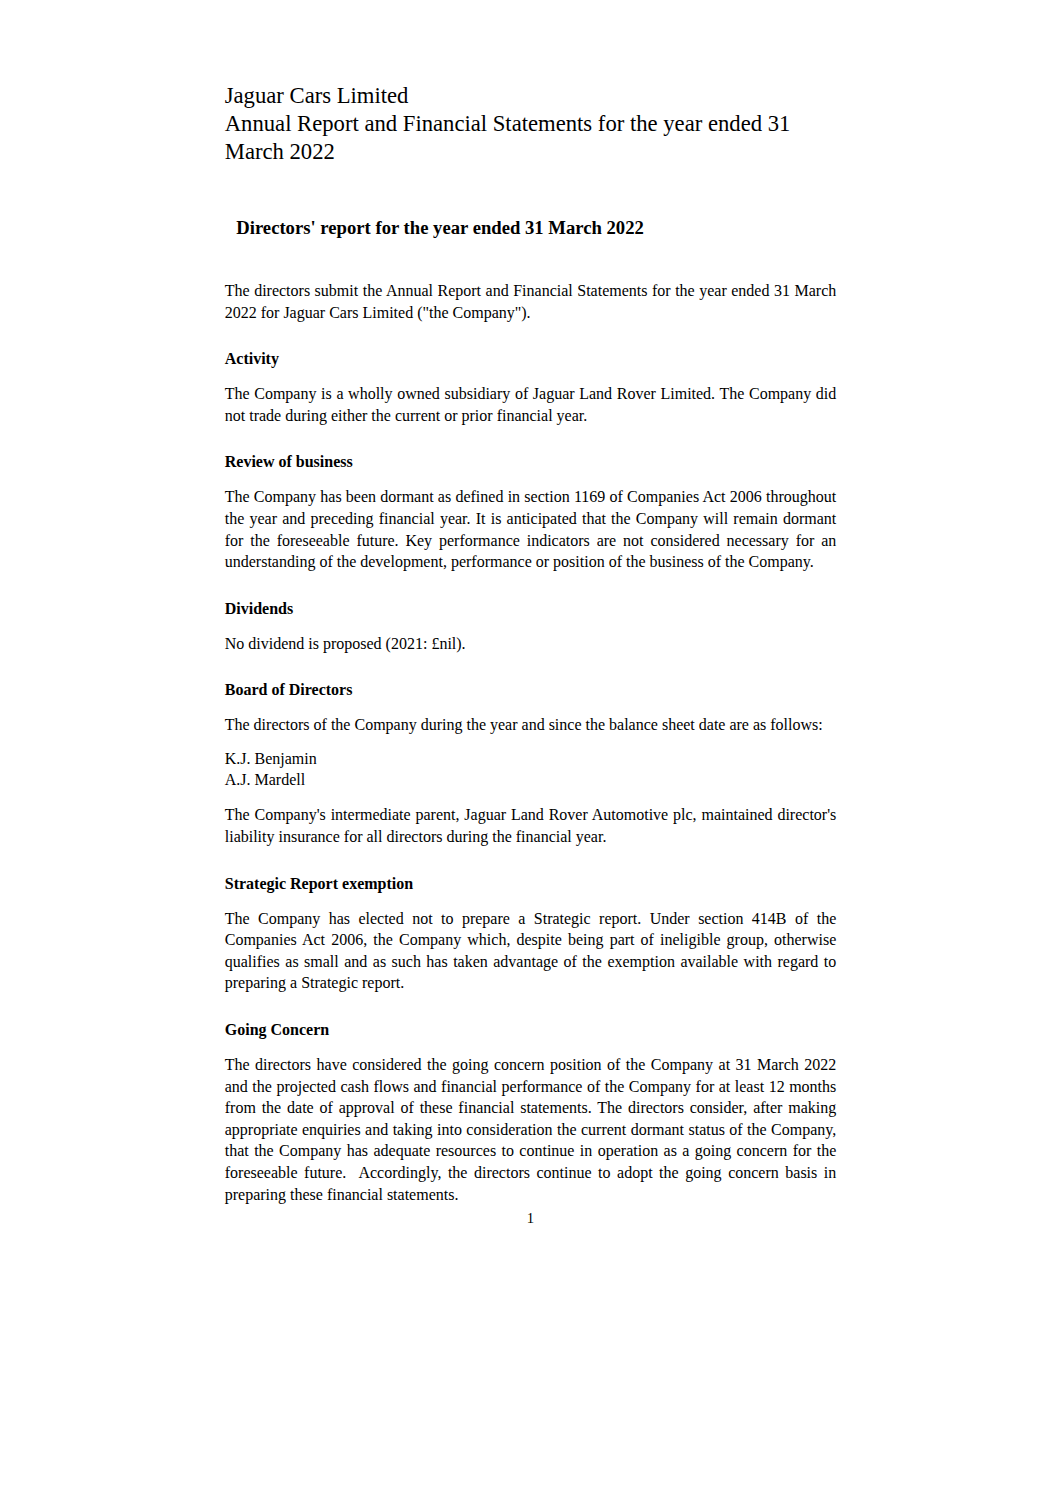Jaguar Cars LimitedAnnual Report and Financial Statements for the year ended 31 March 2022
Directors' report for the year ended 31 March 2022
The directors submit the Annual Report and Financial Statements for the year ended 31 March 2022 for Jaguar Cars Limited ("the Company").
Activity
The Company is a wholly owned subsidiary of Jaguar Land Rover Limited. The Company did not trade during either the current or prior financial year.
Review of business
The Company has been dormant as defined in section 1169 of Companies Act 2006 throughout the year and preceding financial year. It is anticipated that the Company will remain dormant for the foreseeable future. Key performance indicators are not considered necessary for an understanding of the development, performance or position of the business of the Company.
Dividends
No dividend is proposed (2021: £nil).
Board of Directors
The directors of the Company during the year and since the balance sheet date are as follows:
K.J. Benjamin
A.J. Mardell
The Company's intermediate parent, Jaguar Land Rover Automotive plc, maintained director's liability insurance for all directors during the financial year.
Strategic Report exemption
The Company has elected not to prepare a Strategic report. Under section 414B of the Companies Act 2006, the Company which, despite being part of ineligible group, otherwise qualifies as small and as such has taken advantage of the exemption available with regard to preparing a Strategic report.
Going Concern
The directors have considered the going concern position of the Company at 31 March 2022 and the projected cash flows and financial performance of the Company for at least 12 months from the date of approval of these financial statements. The directors consider, after making appropriate enquiries and taking into consideration the current dormant status of the Company, that the Company has adequate resources to continue in operation as a going concern for the foreseeable future. Accordingly, the directors continue to adopt the going concern basis in preparing these financial statements.
1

•••

## To do
Search the data above for lines holding "Rover" and copy each of them.

## Answer for the task
The Company is a wholly owned subsidiary of Jaguar Land Rover Limited. The Company did not trade during either the current or prior financial year.
The Company's intermediate parent, Jaguar Land Rover Automotive plc, maintained director's liability insurance for all directors during the financial year.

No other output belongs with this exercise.